Inoltre io avevo dovuto vivere i primi 9 anni della mia vita a contatto con zii e cugini che hanno per loro principio che devono "Stare <<'a copp'>>" e non perdevano (e non perdono) occasione per mortificarti. 
Credevo che mio fratello di questo non ne avesse risentito, avendo vissuto vicino a loro solo per il primo anno di vita, ma ora a pensarci bene, abbiamo continuato a frequentarli e siamo stati vicini estivi sin da quando mio fratello aveva 5 anni e forse anche lui, che ha mantenuto il suo affetto fino all'ultimo per la famiglia 'allargata' (come io, scema, fino a 10 anni fa ed anche oltre ('a ri‐scema), dopo che hanno continuato a massacrarmi), è stato vittima.

Mio fratello ed io siamo degli 'ipersensibili':
vedi "Mi dicevano che ero troppo sensibile" di Federica Bosco.

Purtroppo non ho avuto il tempo di leggerlo, ho potuto solo sfogliarlo e leggerne qualche pezzo. 
Mi ci ritrovo almeno per l'80%.

E penso solo adesso, da un paio di episodi di quando mio fratello aveva tre anni, che anche lui è un 'ipersensibile'.

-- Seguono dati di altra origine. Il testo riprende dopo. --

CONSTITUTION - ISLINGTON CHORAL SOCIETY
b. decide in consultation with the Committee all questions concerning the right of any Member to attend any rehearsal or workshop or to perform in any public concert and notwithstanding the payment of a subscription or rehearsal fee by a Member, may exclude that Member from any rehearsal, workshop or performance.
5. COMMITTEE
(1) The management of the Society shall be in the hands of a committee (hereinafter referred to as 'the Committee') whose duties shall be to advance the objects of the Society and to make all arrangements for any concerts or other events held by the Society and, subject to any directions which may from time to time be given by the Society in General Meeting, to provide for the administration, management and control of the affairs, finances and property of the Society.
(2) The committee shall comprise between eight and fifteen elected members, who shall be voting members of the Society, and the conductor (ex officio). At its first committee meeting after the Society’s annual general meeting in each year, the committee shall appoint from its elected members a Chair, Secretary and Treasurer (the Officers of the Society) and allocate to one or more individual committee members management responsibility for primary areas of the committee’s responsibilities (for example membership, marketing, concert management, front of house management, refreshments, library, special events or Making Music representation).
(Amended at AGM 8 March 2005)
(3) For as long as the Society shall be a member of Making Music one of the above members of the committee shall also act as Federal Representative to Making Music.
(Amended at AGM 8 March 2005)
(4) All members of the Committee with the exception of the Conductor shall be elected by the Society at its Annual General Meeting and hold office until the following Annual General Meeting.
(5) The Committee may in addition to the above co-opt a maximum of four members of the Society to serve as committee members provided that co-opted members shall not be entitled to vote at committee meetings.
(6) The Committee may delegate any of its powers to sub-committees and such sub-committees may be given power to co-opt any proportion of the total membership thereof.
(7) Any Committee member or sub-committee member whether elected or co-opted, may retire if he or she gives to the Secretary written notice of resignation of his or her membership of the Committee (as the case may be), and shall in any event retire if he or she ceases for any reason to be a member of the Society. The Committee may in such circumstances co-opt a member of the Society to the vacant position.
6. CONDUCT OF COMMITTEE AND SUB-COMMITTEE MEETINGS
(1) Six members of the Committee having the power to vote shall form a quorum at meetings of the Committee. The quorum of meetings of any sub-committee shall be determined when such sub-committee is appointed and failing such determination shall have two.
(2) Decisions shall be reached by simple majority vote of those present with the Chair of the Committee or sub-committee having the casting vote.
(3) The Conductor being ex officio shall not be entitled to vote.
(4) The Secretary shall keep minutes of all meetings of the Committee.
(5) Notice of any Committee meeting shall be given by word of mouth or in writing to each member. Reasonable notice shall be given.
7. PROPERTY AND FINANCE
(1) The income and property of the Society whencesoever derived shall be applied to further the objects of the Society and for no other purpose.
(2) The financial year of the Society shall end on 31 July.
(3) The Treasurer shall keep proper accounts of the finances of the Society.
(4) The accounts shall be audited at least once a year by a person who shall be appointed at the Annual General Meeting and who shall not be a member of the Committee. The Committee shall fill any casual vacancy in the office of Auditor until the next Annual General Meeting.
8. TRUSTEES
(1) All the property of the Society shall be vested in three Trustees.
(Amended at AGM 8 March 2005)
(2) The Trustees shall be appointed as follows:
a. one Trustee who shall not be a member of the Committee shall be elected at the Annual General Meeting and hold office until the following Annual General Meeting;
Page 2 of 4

E circa 10 anni fa lessi che la malattia che gli avevano diagnosticato (su questo spero di avere occasione di tornare) negli uomini si sviluppa in genere sui 18‐19 anni, mentre nelle donne a 45 (e pensai: devo stare attenta). Tranquilli, nessuno me l'ha diagnosticata: manca il sintomo fondamentale che è associato a quella malattia.
L'unico neurologo che ha esteso l'ora di visita a tre ore per ascoltare tutta la mia storia (che parte da quando il secondo elemento maschile più adulto della famiglia mi disse: "Se papà muore è colpa tua" ed il giorno dopo mi mise le mani addosso) ha decretato: depressione reattiva.
"Ovvio, il medico dice "sei depresso", nemmeno dentro al cesso possiedo un mio momento.", cantava Francesco Guccini.